The new governing coalition in Libya, formed last December and headed by Faez al-Sarraj, was created for the purpose of immediately requesting military assistance from its imperialist patrons, a request that can be used to justify the indefinite continuation of the Western powers’ “robust UN mandate” authorizing air, sea and land attacks against Libya in the name of “international security.”

The US and European powers are preparing an intervention that will center on a drive to retake the capital of Tripoli and secure control over key oil infrastructure. Once the country’s vast oil wealth is safely in hand, Washington is prepared to accept the permanent partition of Libya into a patchwork of armed groups, with the US-backed coalition presiding over only the skeleton of a centralized state.

As the Post wrote Monday, “US officials envision a gradual absorption of militia forces into a new national army or at least a network of state-backed regional or tribal forces.”

Italy appears set to play a leading role, vowing to contribute half of the necessary resources and to lead a ground invasion of its former colony. The invasion is planned to include thousands of Italian troops, backed up by thousands more drawn from other NATO powers, for a total of as many as 6,000 ground forces.

As yet there are still no “concrete military commitments” to support the NATO-backed governing alliance, according to the Post .

Nonetheless, there are clear signs that the US military is committed to deeper US ground involvement in Libya as part of stepped up US special operations throughout Africa. Libya is only one of a handful of African hotspots where the US is preparing “unique special operations solutions,” US Army General Tony Thomas told Congress in March. Following a hypothetical seizure of Tripoli, US commandos will link up with militant forces already active in the area, recruiting them as allies of the fledgling unity government, Thomas said.

Plans for new military strikes and a ground invasion come five years after the NATO war to oust the regime of Colonel Muammar Gaddafi. As part of this operation, the US and European powers backed Islamic extremist forces, including Al Qaeda elements and precursors of Islamic State. The six-month NATO bombing campaign reduced entire cities to rubble.

The very Islamist militias whose actions now form the supposed justification for the US-NATO intervention emerged out of groups that were armed and financed as a means to overthrow Gaddafi and kickstart a new round of imperialist wars of conquest in Africa and the Middle East.

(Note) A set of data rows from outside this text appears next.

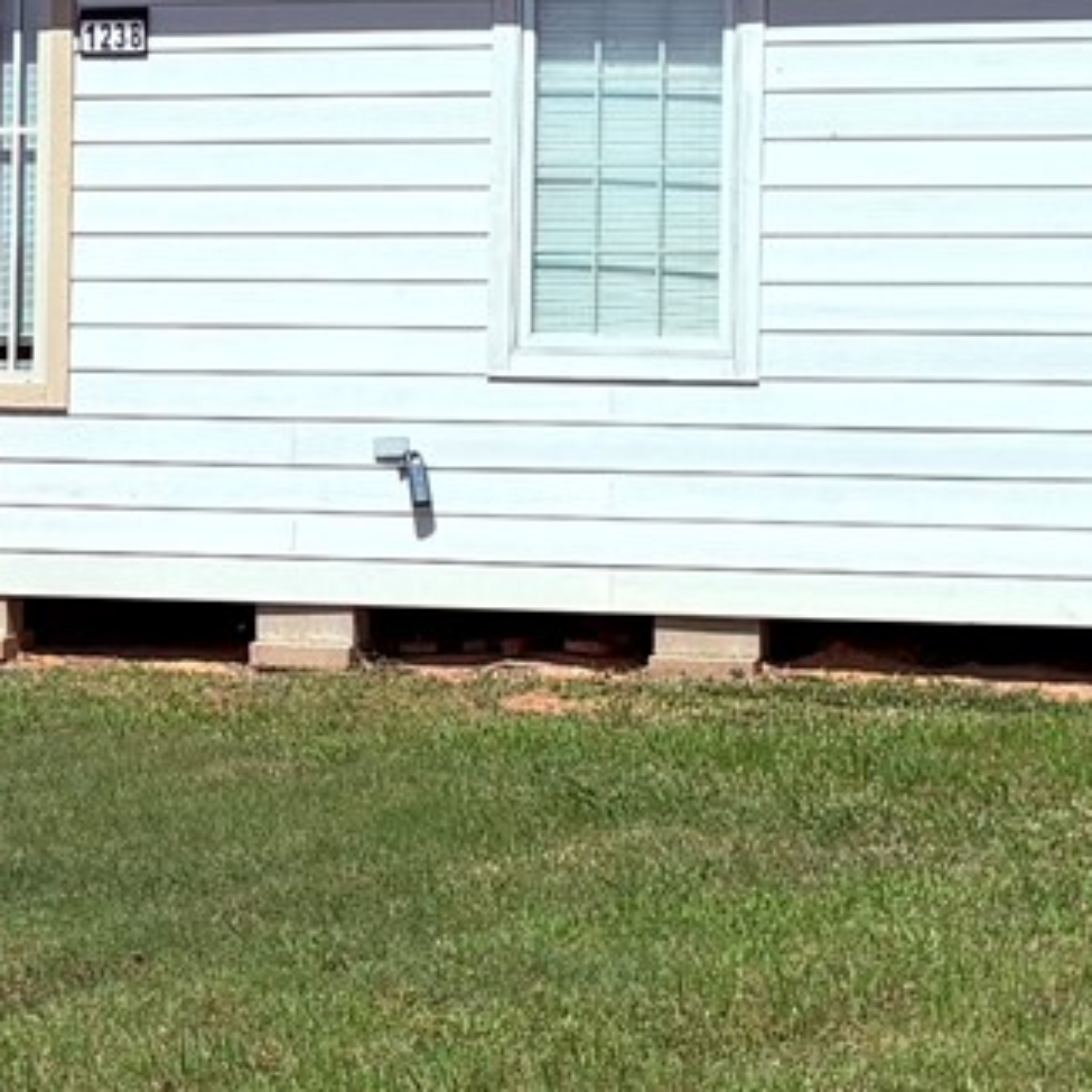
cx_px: 114
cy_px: 360
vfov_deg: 12.0
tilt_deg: +0.2
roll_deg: -0.8
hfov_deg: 12.0
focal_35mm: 145
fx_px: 5175
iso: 50
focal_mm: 5.96
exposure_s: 1/5814
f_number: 1.6
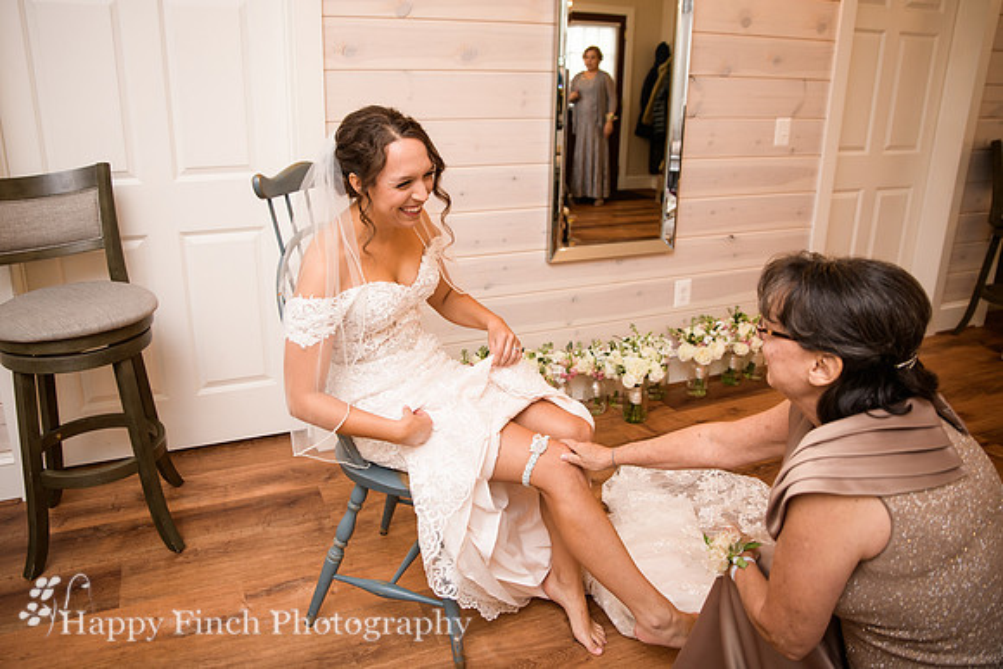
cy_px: 309
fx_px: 720
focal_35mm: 26
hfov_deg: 69.6
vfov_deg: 49.8
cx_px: 463
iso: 400
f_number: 2.8
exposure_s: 1/100
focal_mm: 24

As the World Socialist Web Site noted in March of 2011, as the war was getting underway, the “Libyan revolution” was, in reality, a cover for “the rape of Libya by a syndicate of imperialist powers determined to lay hold of its oil wealth and turn its territory into a neocolonial base of operations for further interventions throughout the Middle East and North Africa.”

Faced with a catastrophe created by their own actions, the imperialist powers are again placing Libya in the crosshairs, even as they expand operations in Iraq, Syria and throughout the Middle East.